When it’s good-natured, kind humor, what we find funny is often a surprise of discovering what’s true, it’s truth made palatable, it’s learning at its most joyous.  Humor is the unveiling of connections you didn’t see before.  That’s why a joke isn’t funny the third or fourth time you hear it.  The surprise is gone, we’ve already learned the connection.

It takes someone really intelligent to write jokes. The humorist has to make connections that surprise and delight the audience. I am always in awe of people who can make a witty come-back in the course of conversations. I can usually come up with a really funny response, but it’s a week late.

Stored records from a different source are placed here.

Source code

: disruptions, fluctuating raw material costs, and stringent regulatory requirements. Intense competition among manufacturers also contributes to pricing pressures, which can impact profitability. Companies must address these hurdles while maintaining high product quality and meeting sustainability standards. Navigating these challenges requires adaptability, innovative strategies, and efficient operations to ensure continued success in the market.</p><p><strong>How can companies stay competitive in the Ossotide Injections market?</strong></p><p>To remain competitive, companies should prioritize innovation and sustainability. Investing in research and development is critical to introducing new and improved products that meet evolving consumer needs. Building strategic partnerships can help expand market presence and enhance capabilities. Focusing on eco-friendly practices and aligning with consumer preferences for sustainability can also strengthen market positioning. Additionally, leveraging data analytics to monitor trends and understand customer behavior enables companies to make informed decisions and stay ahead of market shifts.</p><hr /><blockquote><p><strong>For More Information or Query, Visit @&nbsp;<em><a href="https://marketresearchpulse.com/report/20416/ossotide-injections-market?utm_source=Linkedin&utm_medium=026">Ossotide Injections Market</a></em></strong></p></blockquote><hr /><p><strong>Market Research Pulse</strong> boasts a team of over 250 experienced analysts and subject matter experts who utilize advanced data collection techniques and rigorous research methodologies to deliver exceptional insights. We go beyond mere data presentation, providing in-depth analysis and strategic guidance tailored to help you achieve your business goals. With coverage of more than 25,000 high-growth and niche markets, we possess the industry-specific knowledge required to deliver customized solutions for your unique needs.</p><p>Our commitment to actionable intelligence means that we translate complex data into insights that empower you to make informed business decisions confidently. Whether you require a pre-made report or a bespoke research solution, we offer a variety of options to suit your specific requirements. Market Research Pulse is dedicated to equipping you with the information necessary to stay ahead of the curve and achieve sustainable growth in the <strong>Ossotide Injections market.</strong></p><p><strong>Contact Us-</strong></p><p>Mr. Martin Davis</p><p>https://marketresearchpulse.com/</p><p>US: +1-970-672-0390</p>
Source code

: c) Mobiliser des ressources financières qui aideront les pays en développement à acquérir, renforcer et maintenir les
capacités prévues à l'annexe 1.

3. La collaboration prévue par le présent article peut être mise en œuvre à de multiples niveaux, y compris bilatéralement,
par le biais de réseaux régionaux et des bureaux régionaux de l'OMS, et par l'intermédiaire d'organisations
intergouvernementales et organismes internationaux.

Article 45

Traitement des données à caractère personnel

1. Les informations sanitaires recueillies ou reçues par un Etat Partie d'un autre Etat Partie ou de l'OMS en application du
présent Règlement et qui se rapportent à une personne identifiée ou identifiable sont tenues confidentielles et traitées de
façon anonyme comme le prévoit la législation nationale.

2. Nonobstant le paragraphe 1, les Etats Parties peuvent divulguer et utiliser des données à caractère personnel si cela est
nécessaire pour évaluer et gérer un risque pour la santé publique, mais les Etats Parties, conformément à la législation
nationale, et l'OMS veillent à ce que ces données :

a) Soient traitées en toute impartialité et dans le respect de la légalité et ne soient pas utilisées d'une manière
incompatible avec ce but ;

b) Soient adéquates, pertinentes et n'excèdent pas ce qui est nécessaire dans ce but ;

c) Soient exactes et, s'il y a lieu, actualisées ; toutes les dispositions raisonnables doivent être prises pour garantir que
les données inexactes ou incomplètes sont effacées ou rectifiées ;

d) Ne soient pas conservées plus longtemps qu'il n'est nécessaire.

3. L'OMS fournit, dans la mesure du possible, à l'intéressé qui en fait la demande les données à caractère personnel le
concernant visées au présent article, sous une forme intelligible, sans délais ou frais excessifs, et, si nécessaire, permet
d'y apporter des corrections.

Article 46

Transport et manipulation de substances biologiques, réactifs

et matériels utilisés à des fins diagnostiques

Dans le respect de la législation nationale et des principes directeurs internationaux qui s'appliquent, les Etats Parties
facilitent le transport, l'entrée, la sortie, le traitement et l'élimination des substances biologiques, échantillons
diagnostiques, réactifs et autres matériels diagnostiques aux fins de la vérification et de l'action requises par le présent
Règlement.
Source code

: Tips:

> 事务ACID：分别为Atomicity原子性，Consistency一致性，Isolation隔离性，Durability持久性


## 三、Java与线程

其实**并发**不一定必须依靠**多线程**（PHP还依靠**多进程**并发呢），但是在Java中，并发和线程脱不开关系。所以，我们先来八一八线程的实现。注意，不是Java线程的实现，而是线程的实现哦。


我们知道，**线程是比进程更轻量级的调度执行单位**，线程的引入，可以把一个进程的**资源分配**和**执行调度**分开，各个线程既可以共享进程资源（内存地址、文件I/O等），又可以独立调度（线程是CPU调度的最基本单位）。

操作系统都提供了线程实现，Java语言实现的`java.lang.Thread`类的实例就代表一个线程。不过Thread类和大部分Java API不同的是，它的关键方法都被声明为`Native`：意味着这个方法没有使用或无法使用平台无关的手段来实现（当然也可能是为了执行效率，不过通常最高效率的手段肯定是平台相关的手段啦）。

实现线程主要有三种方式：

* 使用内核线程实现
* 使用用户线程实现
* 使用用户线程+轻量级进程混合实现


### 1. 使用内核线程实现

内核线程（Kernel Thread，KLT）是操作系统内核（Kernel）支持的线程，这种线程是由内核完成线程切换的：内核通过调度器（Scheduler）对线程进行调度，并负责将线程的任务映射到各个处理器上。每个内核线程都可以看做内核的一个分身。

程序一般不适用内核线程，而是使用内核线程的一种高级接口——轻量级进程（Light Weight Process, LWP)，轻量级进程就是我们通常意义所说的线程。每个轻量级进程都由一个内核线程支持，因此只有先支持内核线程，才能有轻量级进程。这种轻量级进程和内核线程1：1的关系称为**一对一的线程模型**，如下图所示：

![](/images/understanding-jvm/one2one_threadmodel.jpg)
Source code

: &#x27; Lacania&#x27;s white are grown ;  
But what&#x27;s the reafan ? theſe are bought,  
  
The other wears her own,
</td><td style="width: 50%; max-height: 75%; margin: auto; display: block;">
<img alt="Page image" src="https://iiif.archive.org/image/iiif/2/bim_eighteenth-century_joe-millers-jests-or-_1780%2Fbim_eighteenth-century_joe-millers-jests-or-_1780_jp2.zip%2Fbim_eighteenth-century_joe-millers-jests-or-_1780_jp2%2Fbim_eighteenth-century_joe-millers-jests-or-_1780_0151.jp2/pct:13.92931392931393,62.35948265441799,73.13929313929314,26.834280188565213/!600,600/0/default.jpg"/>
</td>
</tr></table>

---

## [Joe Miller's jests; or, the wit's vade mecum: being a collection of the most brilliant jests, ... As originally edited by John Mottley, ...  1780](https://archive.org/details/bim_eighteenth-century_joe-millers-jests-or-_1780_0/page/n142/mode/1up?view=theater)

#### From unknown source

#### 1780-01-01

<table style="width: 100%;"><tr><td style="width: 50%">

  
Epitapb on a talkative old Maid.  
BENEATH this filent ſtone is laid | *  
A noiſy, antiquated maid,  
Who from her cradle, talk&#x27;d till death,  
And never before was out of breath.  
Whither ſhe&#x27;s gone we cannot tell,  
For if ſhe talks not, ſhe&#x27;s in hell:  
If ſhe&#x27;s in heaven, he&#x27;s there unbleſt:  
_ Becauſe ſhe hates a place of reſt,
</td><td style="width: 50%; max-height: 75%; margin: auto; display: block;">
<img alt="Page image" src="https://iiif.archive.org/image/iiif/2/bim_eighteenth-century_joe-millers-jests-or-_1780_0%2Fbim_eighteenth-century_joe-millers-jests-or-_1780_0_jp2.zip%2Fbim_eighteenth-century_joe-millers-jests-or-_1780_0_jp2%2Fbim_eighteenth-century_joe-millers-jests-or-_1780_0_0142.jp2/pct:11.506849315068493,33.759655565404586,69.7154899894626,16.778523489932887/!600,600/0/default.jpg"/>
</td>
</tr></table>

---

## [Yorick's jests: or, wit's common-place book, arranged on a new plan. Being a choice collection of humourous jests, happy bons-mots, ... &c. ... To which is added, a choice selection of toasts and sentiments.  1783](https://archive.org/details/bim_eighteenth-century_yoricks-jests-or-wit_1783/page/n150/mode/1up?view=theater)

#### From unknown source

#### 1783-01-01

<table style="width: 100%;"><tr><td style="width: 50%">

So, what’s so funny about Unitarian Universalism?  We take our community and our principles seriously, but for the most part we don’t take ourselves too seriously.  Our laughter gives us humility as well as wisdom.  To be a fool is not foolish but refreshing, to chuckle through lectures and sermons is not a sin but the epitome of sanity, and to laugh until we cry is not shameful but sacred.

Laughter is a prayer that says "Thank you life for life!"  May each of us say that prayer more than 146 times a day.